# Meet pepsi...



## kellie (Sep 21, 2010)

Finding his way around his new cage..... not quite the way to use a food bowl though but he seemed to have fun


----------



## Velvet (Jul 30, 2010)

Aww .. he is gorgeous!! I love when they are so comfy in their food bowls


----------



## lperry82 (Aug 2, 2010)

Aw so funny when they try and get into smallest things


----------



## shining_star (Jul 1, 2010)

Haha, that is so cute!!


----------



## Cassie (Jan 7, 2009)

That's such a cute photo.


----------



## tielmom (Aug 4, 2010)

Oh, how sweet...thanks for sharing


----------



## kellie (Sep 21, 2010)

He is still finding his way around his new home I think


----------



## Coral&Andrew (Sep 22, 2010)

awwww he is soooo cute!!


----------



## Siobhan (Mar 21, 2010)

Hey, it's his food bowl. If he wants to nap in it ... LOL


----------



## Annie (Nov 20, 2009)

Oh, sooooooo cute......


----------



## roxy culver (May 27, 2010)

I love it when they do that...it's so precious!


----------



## Jynxstorm (May 15, 2010)

he is cute, mine explores his cage. He hasn't figured out the dishes yet either. but is silly as heck


----------



## kellie (Sep 21, 2010)

Thank you  yeah Pepsi has started acting very silly, kind of 'showing off'!?!
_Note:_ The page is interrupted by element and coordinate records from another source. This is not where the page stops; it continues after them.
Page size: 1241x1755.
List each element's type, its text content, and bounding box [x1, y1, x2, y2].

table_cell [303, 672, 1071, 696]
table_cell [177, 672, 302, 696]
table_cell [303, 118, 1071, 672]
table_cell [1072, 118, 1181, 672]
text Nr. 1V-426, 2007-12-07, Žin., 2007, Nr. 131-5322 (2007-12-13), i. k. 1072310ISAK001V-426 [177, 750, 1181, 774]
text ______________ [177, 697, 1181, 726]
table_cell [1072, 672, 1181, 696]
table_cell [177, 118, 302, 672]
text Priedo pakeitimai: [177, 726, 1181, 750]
Whenever I start talking to him he does acrobats all over the cage and plays with every toy there, as soon as I stop talking, he just sits there quietly!!


----------



## Annie (Nov 20, 2009)

Are you gonna get another tiel later and call it "cola"???
Haw haw haw, I'm sooooooo witty.....:lol:


----------



## kellie (Sep 21, 2010)

haha , yeah that would be funny  My son named him and I don't think he has even realised you can by Pepsi drinks!!


----------